I’ve written a little about biphobia before and how it seems to be more widespread within the LG-T community than in heterosexual society (Biphobia from other LG-T people just baffles me. They know better than most what it’s like to have your sexuality be an issue for you, for it not to be the norm, and the problems it can bring people. I suppose a minority need another minority to focus their issues on, perhaps? “Well we might be weird but at least we’re not as weird as those filthy bisexuals. They’re probably just confused or in denial anyway”), though I have to say this is the first time I’ve experienced something quite so insulting first hand. Come to think of it, what would he have said if I weren’t single? That I must be gay because I have a boyfriend? That I’m lying to myself and others by having a girlfriend? I don’t know what goes through these peoples’ heads. To have someone who is, essentially, a stranger, out of the blue start questioning you about your sexual preferences when they know full well how you identify, and for them to demand “proof” of that, is so infuriating I don’t even have the words to describe it. But let me just be clear.
I am, in a broad sense of the word, bisexual. I am attracted to, and have sexual and romantic encounters with, people of more than one biological sex. If someone’s attractive, they’re attractive, regardless of genitalia or the supposedly defining letter under “sex” on their passport. I’ve known I’m bisexual since my first year at high school, around the age of twelve; came out to friends when I was about 14 and family at 16. At university I’ve never pretended to be anything but bisexual, to anyone, for any reason; there’s no point in lying about your sexual preferences to someone. But you know what, it’s probably just a phase. After all, bisexuals don’t really exist. Compare this to someone, like this guy, who have been out for all of about two years – but he’s gay, so of course that couldn’t be just a phase. (I’m not trying to belittle his own coming out at all. Different things work for different people, and it’s not an easy thing for everyone (anyone?) to do).
Something I’ve really struggled with over the years is, genuinely, the concept of monosexuality.

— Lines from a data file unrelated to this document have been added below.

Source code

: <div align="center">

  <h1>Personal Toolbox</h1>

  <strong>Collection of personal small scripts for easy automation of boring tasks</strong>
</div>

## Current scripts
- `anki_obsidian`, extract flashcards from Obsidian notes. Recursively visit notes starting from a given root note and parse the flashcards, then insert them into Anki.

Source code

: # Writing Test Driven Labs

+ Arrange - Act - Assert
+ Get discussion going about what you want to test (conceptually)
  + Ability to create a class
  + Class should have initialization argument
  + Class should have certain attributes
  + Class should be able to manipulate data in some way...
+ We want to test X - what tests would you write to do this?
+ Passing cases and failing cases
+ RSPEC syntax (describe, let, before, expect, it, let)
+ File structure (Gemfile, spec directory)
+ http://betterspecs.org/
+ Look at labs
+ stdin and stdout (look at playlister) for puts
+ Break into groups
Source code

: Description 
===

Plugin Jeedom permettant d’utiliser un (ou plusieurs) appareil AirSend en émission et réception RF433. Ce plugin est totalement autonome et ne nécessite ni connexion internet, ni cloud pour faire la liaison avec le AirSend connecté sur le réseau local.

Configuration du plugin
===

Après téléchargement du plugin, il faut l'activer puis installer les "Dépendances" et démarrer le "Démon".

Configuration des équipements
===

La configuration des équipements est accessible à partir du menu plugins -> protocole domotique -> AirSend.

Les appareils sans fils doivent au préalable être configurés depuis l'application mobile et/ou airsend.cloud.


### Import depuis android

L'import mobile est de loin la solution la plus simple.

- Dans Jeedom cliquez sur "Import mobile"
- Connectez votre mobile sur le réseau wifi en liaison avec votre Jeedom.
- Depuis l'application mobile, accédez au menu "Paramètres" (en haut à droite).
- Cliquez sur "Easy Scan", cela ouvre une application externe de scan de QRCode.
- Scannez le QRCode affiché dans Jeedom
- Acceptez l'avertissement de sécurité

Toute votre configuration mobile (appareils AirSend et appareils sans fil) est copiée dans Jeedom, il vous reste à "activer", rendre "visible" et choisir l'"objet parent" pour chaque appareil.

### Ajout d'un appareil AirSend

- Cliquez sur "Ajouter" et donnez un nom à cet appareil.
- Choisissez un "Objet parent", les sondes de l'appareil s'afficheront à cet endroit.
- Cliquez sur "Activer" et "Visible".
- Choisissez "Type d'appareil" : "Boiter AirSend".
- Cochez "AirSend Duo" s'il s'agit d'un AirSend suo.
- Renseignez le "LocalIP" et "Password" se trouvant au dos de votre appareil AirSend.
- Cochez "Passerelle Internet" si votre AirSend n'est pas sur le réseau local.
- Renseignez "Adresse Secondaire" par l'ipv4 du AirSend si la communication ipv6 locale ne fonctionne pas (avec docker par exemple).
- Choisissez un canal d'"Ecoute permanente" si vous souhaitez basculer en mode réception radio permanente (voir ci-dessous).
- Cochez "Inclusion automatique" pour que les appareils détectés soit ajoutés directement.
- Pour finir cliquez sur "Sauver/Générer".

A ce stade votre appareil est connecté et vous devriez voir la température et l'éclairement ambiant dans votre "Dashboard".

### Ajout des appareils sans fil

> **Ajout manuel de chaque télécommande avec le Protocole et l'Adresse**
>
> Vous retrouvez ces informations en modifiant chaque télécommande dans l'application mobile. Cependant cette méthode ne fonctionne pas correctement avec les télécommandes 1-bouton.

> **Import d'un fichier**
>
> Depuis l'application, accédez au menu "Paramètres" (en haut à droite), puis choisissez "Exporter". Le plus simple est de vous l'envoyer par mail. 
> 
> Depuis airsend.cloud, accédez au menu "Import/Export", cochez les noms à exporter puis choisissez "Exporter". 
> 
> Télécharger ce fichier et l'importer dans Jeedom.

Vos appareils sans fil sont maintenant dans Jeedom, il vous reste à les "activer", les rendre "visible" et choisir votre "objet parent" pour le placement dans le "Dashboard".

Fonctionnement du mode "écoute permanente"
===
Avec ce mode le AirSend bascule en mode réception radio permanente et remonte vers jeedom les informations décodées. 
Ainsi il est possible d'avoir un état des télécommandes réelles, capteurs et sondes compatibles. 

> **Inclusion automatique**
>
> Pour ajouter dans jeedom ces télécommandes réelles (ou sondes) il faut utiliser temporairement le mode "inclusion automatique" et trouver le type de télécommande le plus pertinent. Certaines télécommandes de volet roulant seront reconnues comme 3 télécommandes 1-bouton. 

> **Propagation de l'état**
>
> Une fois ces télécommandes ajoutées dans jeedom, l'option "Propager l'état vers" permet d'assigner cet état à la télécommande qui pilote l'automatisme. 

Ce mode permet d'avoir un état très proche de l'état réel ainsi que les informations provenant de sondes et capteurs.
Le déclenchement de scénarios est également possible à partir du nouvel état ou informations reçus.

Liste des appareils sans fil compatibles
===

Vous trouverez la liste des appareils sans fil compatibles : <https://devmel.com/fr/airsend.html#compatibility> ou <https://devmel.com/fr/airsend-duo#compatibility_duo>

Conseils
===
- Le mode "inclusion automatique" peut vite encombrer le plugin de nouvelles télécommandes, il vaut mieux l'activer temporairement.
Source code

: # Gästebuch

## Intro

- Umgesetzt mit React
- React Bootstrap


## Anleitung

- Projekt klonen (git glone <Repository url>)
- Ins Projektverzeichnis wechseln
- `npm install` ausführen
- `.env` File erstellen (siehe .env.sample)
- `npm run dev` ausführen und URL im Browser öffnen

From people – usually straight cis girls and, almost just as commonly, gay men – who say “I can see when a(nother) girl’s pretty, but I’m not attracted to her” to people – usually straight cis guys – who won’t even go that far, I’ve never been able to wrap my head around the concept of being attracted to only one sex or gender. Honestly.
But today, in the shower (don’t you find you have all your best ideas in the shower?) I was thinking about photography. I know two people who are photographers, well more than two but I was thinking of these two specifically, and mentally comparing their work. One of them I really like the work of and think he takes fantastic pictures. He even took what I think is the best picture of me that I’ve ever seen, and I’m not just saying that because he subscribes to this blog. The other guy does a different type of photography and while I can objectively appreciate that it’s good photography, for me personally it doesn’t do much at all.
Is this what it’s like for monosexuals? Have I finally cracked it? Answers on a postcard.